Reproduce the records below exactly as they appear.

EXCERPTED DATA:
☆ ☆ ☆ ☆ ☆

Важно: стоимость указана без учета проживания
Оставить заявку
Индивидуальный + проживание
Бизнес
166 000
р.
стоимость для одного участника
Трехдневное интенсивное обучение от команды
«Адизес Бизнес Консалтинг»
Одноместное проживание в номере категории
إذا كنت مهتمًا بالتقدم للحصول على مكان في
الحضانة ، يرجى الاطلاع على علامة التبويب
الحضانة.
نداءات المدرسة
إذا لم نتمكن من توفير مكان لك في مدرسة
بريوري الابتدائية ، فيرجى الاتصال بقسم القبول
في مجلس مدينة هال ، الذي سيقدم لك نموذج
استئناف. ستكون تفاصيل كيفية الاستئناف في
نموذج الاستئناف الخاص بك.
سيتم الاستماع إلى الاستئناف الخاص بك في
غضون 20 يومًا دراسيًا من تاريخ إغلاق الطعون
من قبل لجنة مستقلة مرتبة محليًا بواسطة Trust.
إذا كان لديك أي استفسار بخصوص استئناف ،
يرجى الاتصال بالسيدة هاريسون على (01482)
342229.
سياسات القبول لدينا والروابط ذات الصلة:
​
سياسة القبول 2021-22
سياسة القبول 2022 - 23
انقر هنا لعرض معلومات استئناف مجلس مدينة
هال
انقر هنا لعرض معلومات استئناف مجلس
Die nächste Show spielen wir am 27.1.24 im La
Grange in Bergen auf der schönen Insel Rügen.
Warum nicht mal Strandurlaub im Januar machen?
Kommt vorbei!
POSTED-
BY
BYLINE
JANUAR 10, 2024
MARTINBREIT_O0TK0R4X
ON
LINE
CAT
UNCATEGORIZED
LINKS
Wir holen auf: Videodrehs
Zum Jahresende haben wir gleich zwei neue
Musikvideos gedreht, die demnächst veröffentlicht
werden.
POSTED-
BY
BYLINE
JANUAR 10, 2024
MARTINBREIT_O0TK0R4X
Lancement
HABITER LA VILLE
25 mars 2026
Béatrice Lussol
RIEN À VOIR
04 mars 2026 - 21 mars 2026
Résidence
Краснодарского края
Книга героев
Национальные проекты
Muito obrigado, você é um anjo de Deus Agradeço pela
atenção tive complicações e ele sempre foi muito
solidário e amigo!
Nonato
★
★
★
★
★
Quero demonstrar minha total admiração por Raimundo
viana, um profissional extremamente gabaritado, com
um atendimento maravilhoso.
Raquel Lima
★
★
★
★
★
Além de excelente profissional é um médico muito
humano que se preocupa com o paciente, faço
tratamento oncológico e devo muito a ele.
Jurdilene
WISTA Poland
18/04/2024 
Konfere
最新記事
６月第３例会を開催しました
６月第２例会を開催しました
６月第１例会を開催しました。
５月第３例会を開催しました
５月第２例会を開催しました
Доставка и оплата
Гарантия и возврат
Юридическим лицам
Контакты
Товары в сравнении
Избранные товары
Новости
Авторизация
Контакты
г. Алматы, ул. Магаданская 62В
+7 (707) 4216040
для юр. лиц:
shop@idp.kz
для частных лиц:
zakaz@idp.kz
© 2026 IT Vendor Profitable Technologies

☆ ☆ ☆ ☆ ☆

ANSWER BOX:
Важно: стоимость указана без учета проживания
Оставить заявку
Индивидуальный + проживание
Бизнес
166 000
р.
стоимость для одного участника
Трехдневное интенсивное обучение от команды
«Адизес Бизнес Консалтинг»
Одноместное проживание в номере категории
إذا كنت مهتمًا بالتقدم للحصول على مكان في
الحضانة ، يرجى الاطلاع على علامة التبويب
الحضانة.
نداءات المدرسة
إذا لم نتمكن من توفير مكان لك في مدرسة
بريوري الابتدائية ، فيرجى الاتصال بقسم القبول
في مجلس مدينة هال ، الذي سيقدم لك نموذج
استئناف. ستكون تفاصيل كيفية الاستئناف في
نموذج الاستئناف الخاص بك.
سيتم الاستماع إلى الاستئناف الخاص بك في
غضون 20 يومًا دراسيًا من تاريخ إغلاق الطعون
من قبل لجنة مستقلة مرتبة محليًا بواسطة Trust.
إذا كان لديك أي استفسار بخصوص استئناف ،
يرجى الاتصال بالسيدة هاريسون على (01482)
342229.
سياسات القبول لدينا والروابط ذات الصلة:
​
سياسة القبول 2021-22
سياسة القبول 2022 - 23
انقر هنا لعرض معلومات استئناف مجلس مدينة
هال
انقر هنا لعرض معلومات استئناف مجلس
Die nächste Show spielen wir am 27.1.24 im La
Grange in Bergen auf der schönen Insel Rügen.
Warum nicht mal Strandurlaub im Januar machen?
Kommt vorbei!
POSTED-
BY
BYLINE
JANUAR 10, 2024
MARTINBREIT_O0TK0R4X
ON
LINE
CAT
UNCATEGORIZED
LINKS
Wir holen auf: Videodrehs
Zum Jahresende haben wir gleich zwei neue
Musikvideos gedreht, die demnächst veröffentlicht
werden.
POSTED-
BY
BYLINE
JANUAR 10, 2024
MARTINBREIT_O0TK0R4X
Lancement
HABITER LA VILLE
25 mars 2026
Béatrice Lussol
RIEN À VOIR
04 mars 2026 - 21 mars 2026
Résidence
Краснодарского края
Книга героев
Национальные проекты
Muito obrigado, você é um anjo de Deus Agradeço pela
atenção tive complicações e ele sempre foi muito
solidário e amigo!
Nonato
★
★
★
★
★
Quero demonstrar minha total admiração por Raimundo
viana, um profissional extremamente gabaritado, com
um atendimento maravilhoso.
Raquel Lima
★
★
★
★
★
Além de excelente profissional é um médico muito
humano que se preocupa com o paciente, faço
tratamento oncológico e devo muito a ele.
Jurdilene
WISTA Poland
18/04/2024 
Konfere
最新記事
６月第３例会を開催しました
６月第２例会を開催しました
６月第１例会を開催しました。
５月第３例会を開催しました
５月第２例会を開催しました
Доставка и оплата
Гарантия и возврат
Юридическим лицам
Контакты
Товары в сравнении
Избранные товары
Новости
Авторизация
Контакты
г. Алматы, ул. Магаданская 62В
+7 (707) 4216040
для юр. лиц:
shop@idp.kz
для частных лиц:
zakaz@idp.kz
© 2026 IT Vendor Profitable Technologies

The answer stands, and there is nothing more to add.